Ich hatte mich damals mit einigen Freunden im Rahmen des sogenannten "Crossover-Prozesses" bemüht, die soziokulturelle und parteipolitische Spaltung der gesellschaftlichen Reformkräfte in linke Sozialdemokraten, Grüne und PDS-Anhänger zu überwinden. Wir hatten das Ziel, zwischen all diesen Strömungen einen übergreifenden Diskussionsprozess dauerhaft zu institutionalisieren - was schnell auf große Resonanz stieß, sich in einer ganzen Reihe bundesweiter Tagungen und Publikationen niederschlug und schließlich in die Forderung nach einem "Ökologischen New Deal" einmündete.

Da schmerzte es natürlich besonders, mit dem Freitag ein Publikationsorgan zu verlieren, das unserem Projekt von Anfang an positiv gegenüber stand. So gab es zunächst Gespräche, den Freitag als gemeinsame Initiative einiger PDSler, Grüner und Sozialdemokraten weiterzuführen. Am Ende blieben von dieser Gruppe nur noch Frieder Otto Wolf und ich, während gleichzeitig verschiedene Journalisten hinzukamen, die zum Teil schon länger an der Idee einer linken Wochenzeitung gearbeitet hatten (Gitti Hentschel, Werner Balsen, Ursel Sieber, Holger Schmale, Wolfgang Storz). Nach jahrelanger abhängiger Tätigkeit für verschiedene Medien hatte man Lust, endlich mal etwas von Grund auf selbst zu gestalten.

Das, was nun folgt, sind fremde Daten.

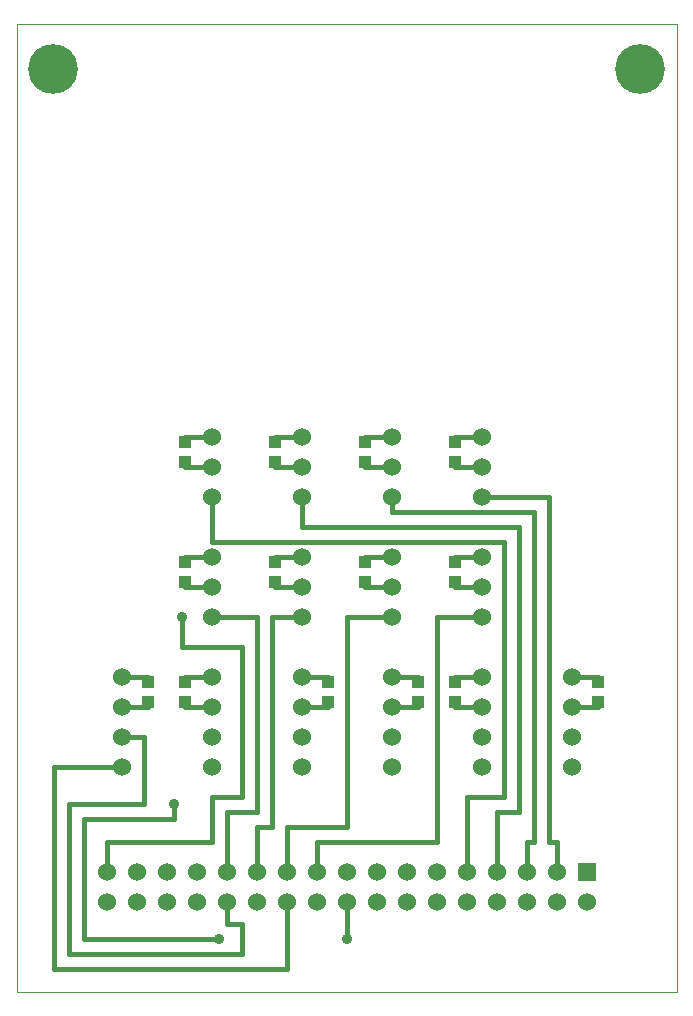
<source format=gbl>
G75*
%MOIN*%
%OFA0B0*%
%FSLAX24Y24*%
%IPPOS*%
%LPD*%
%AMOC8*
5,1,8,0,0,1.08239X$1,22.5*
%
%ADD10C,0.0000*%
%ADD11C,0.0600*%
%ADD12R,0.0600X0.0600*%
%ADD13R,0.0394X0.0433*%
%ADD14C,0.0356*%
%ADD15C,0.0160*%
%ADD16C,0.1660*%
D10*
X000100Y000100D02*
X000100Y032350D01*
X022100Y032350D01*
X022100Y000100D01*
X000100Y000100D01*
D11*
X003100Y003100D03*
X003100Y004100D03*
X004100Y004100D03*
X004100Y003100D03*
X005100Y003100D03*
X005100Y004100D03*
X006100Y004100D03*
X006100Y003100D03*
X007100Y003100D03*
X007100Y004100D03*
X008100Y004100D03*
X008100Y003100D03*
X009100Y003100D03*
X009100Y004100D03*
X010100Y004100D03*
X010100Y003100D03*
X011100Y003100D03*
X011100Y004100D03*
X012100Y004100D03*
X012100Y003100D03*
X013100Y003100D03*
X013100Y004100D03*
X014100Y004100D03*
X014100Y003100D03*
X015100Y003100D03*
X015100Y004100D03*
X016100Y004100D03*
X016100Y003100D03*
X017100Y003100D03*
X017100Y004100D03*
X018100Y004100D03*
X018100Y003100D03*
X019100Y003100D03*
X018600Y007600D03*
X018600Y008600D03*
X018600Y009600D03*
X018600Y010600D03*
X015600Y010600D03*
X015600Y009600D03*
X015600Y008600D03*
X015600Y007600D03*
X012600Y007600D03*
X012600Y008600D03*
X012600Y009600D03*
X012600Y010600D03*
X012600Y012600D03*
X012600Y013600D03*
X012600Y014600D03*
X012600Y016600D03*
X012600Y017600D03*
X012600Y018600D03*
X009600Y018600D03*
X009600Y017600D03*
X009600Y016600D03*
X009600Y014600D03*
X009600Y013600D03*
X009600Y012600D03*
X009600Y010600D03*
X009600Y009600D03*
X009600Y008600D03*
X009600Y007600D03*
X006600Y007600D03*
X006600Y008600D03*
X006600Y009600D03*
X006600Y010600D03*
X006600Y012600D03*
X006600Y013600D03*
X006600Y014600D03*
X006600Y016600D03*
X006600Y017600D03*
X006600Y018600D03*
X003600Y010600D03*
X003600Y009600D03*
X003600Y008600D03*
X003600Y007600D03*
X015600Y012600D03*
X015600Y013600D03*
X015600Y014600D03*
X015600Y016600D03*
X015600Y017600D03*
X015600Y018600D03*
D12*
X019100Y004100D03*
D13*
X019475Y009765D03*
X019475Y010435D03*
X014725Y010435D03*
X014725Y009765D03*
X013475Y009765D03*
X013475Y010435D03*
X014725Y013765D03*
X014725Y014435D03*
X014725Y017765D03*
X014725Y018435D03*
X011725Y018435D03*
X011725Y017765D03*
X011725Y014435D03*
X011725Y013765D03*
X010475Y010435D03*
X010475Y009765D03*
X008725Y013765D03*
X008725Y014435D03*
X008725Y017765D03*
X008725Y018435D03*
X005725Y018435D03*
X005725Y017765D03*
X005725Y014435D03*
X005725Y013765D03*
X005725Y010435D03*
X005725Y009765D03*
X004475Y009765D03*
X004475Y010435D03*
D14*
X005600Y012600D03*
X005350Y006350D03*
X006850Y001850D03*
X011100Y001850D03*
D15*
X011100Y003100D01*
X010100Y004100D02*
X010100Y005100D01*
X014100Y005100D01*
X014100Y012600D01*
X015600Y012600D01*
X015600Y013600D02*
X014725Y013600D01*
X014725Y013765D01*
X014725Y014435D02*
X014725Y014600D01*
X015600Y014600D01*
X016350Y015100D02*
X016350Y006600D01*
X015100Y006600D01*
X015100Y004100D01*
X016100Y004100D02*
X016100Y006100D01*
X016850Y006100D01*
X016850Y015600D01*
X009600Y015600D01*
X009600Y016600D01*
X009600Y017600D02*
X008725Y017600D01*
X008725Y017765D01*
X008725Y018435D02*
X008725Y018600D01*
X009600Y018600D01*
X011725Y018600D02*
X011725Y018435D01*
X011725Y018600D02*
X012600Y018600D01*
X012600Y017600D02*
X011725Y017600D01*
X011725Y017765D01*
X012600Y016600D02*
X012600Y016100D01*
X017350Y016100D01*
X017350Y005100D01*
X017100Y005100D01*
X017100Y004100D01*
X017850Y005100D02*
X017850Y016600D01*
X015600Y016600D01*
X015600Y017600D02*
X014725Y017600D01*
X014725Y017765D01*
X014725Y018435D02*
X014725Y018600D01*
X015600Y018600D01*
X016350Y015100D02*
X006600Y015100D01*
X006600Y016600D01*
X006600Y017600D02*
X005725Y017600D01*
X005725Y017765D01*
X005725Y018435D02*
X005725Y018600D01*
X006600Y018600D01*
X006600Y014600D02*
X005725Y014600D01*
X005725Y014435D01*
X005725Y013765D02*
X005725Y013600D01*
X006600Y013600D01*
X006600Y012600D02*
X008100Y012600D01*
X008100Y006100D01*
X007100Y006100D01*
X007100Y004100D01*
X007100Y003100D02*
X007100Y002350D01*
X007600Y002350D01*
X007600Y001350D01*
X001850Y001350D01*
X001850Y006350D01*
X004350Y006350D01*
X004350Y008600D01*
X003600Y008600D01*
X003600Y007600D02*
X001350Y007600D01*
X001350Y000850D01*
X009100Y000850D01*
X009100Y003100D01*
X009100Y004100D02*
X009100Y005600D01*
X011100Y005600D01*
X011100Y012600D01*
X012600Y012600D01*
X012600Y013600D02*
X011725Y013600D01*
X011725Y013765D01*
X011725Y014435D02*
X011725Y014600D01*
X012600Y014600D01*
X012600Y010600D02*
X013475Y010600D01*
X013475Y010435D01*
X013475Y009765D02*
X013475Y009600D01*
X012600Y009600D01*
X010475Y009600D02*
X009600Y009600D01*
X009600Y010600D02*
X010475Y010600D01*
X010475Y010435D01*
X010475Y009765D02*
X010475Y009600D01*
X009600Y012600D02*
X008600Y012600D01*
X008600Y005600D01*
X008100Y005600D01*
X008100Y004100D01*
X006600Y005100D02*
X003100Y005100D01*
X003100Y004100D01*
X002350Y005850D02*
X002350Y001850D01*
X006850Y001850D01*
X006600Y005100D02*
X006600Y006600D01*
X007600Y006600D01*
X007600Y011600D01*
X005600Y011600D01*
X005600Y012600D01*
X005725Y010600D02*
X006600Y010600D01*
X006600Y009600D02*
X005725Y009600D01*
X005725Y009765D01*
X005725Y010435D02*
X005725Y010600D01*
X004475Y010600D02*
X003600Y010600D01*
X003600Y009600D02*
X004475Y009600D01*
X004475Y009765D01*
X004475Y010435D02*
X004475Y010600D01*
X005350Y006350D02*
X005350Y005850D01*
X002350Y005850D01*
X008725Y013600D02*
X009600Y013600D01*
X009600Y014600D02*
X008725Y014600D01*
X008725Y014435D01*
X008725Y013765D02*
X008725Y013600D01*
X014725Y010600D02*
X015600Y010600D01*
X015600Y009600D02*
X014725Y009600D01*
X014725Y009765D01*
X014725Y010435D02*
X014725Y010600D01*
X018600Y010600D02*
X019475Y010600D01*
X019475Y010435D01*
X019475Y009765D02*
X019475Y009600D01*
X018600Y009600D01*
X018100Y005100D02*
X017850Y005100D01*
X018100Y005100D02*
X018100Y004100D01*
D16*
X020870Y030875D03*
X001330Y030875D03*
M02*

</source>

So fühlten wir uns stark genug, die Verantwortung zu übernehmen - nicht ganz ohne die böse Ahnung, vielleicht doch nur zu einer Art Kamikaze-Unternehmen aufgebrochen zu sein, und fast wäre es auch schief gegangen. Schon bald - nach einem knappen Jahr - wurde deutlich, dass einige Berechnungen auf Sand gebaut waren. Verschiedene Expansionsprojekte wie zum Beispiel die zusätzlichen Medien- und Berlinseiten kosteten sehr viel mehr als sie einbrachten.

Glücklicherweise fanden sich Privatpersonen, die noch mal einen Millionenbetrag aufbrachten und bereit waren, die alljährlich auftretenden Liquiditätslücken durch neue Kredite zu überbrücken. Von Seiten der Banken gab es schon längst keinen Pfennig mehr.

So wurden die ersten beiden Jahre für die Eigentümergruppe eher zu einer Zeit der Enttäuschungen. Viele unserer hochfliegenden Ideen mussten wir abschreiben. Der erhoffte große Sprung nach vorn blieb aus. Alle hatten viel Geld, Zeit und Ideen investiert und mussten jetzt mit ansehen, wie sie in den unerbittlichen Mühlen linker Armutsökonomie klein gearbeitet wurden, was - wie man sich leicht vorstellen kann - mit heftigen inneren Konflikten verbunden war. Trotzdem blieb die Gruppe zusammen - wenn auch mit sehr unterschiedlichem Engagement. Dass Gitti Hentschel und Werner Balsen irgendwann ausstiegen, hatte private Gründe.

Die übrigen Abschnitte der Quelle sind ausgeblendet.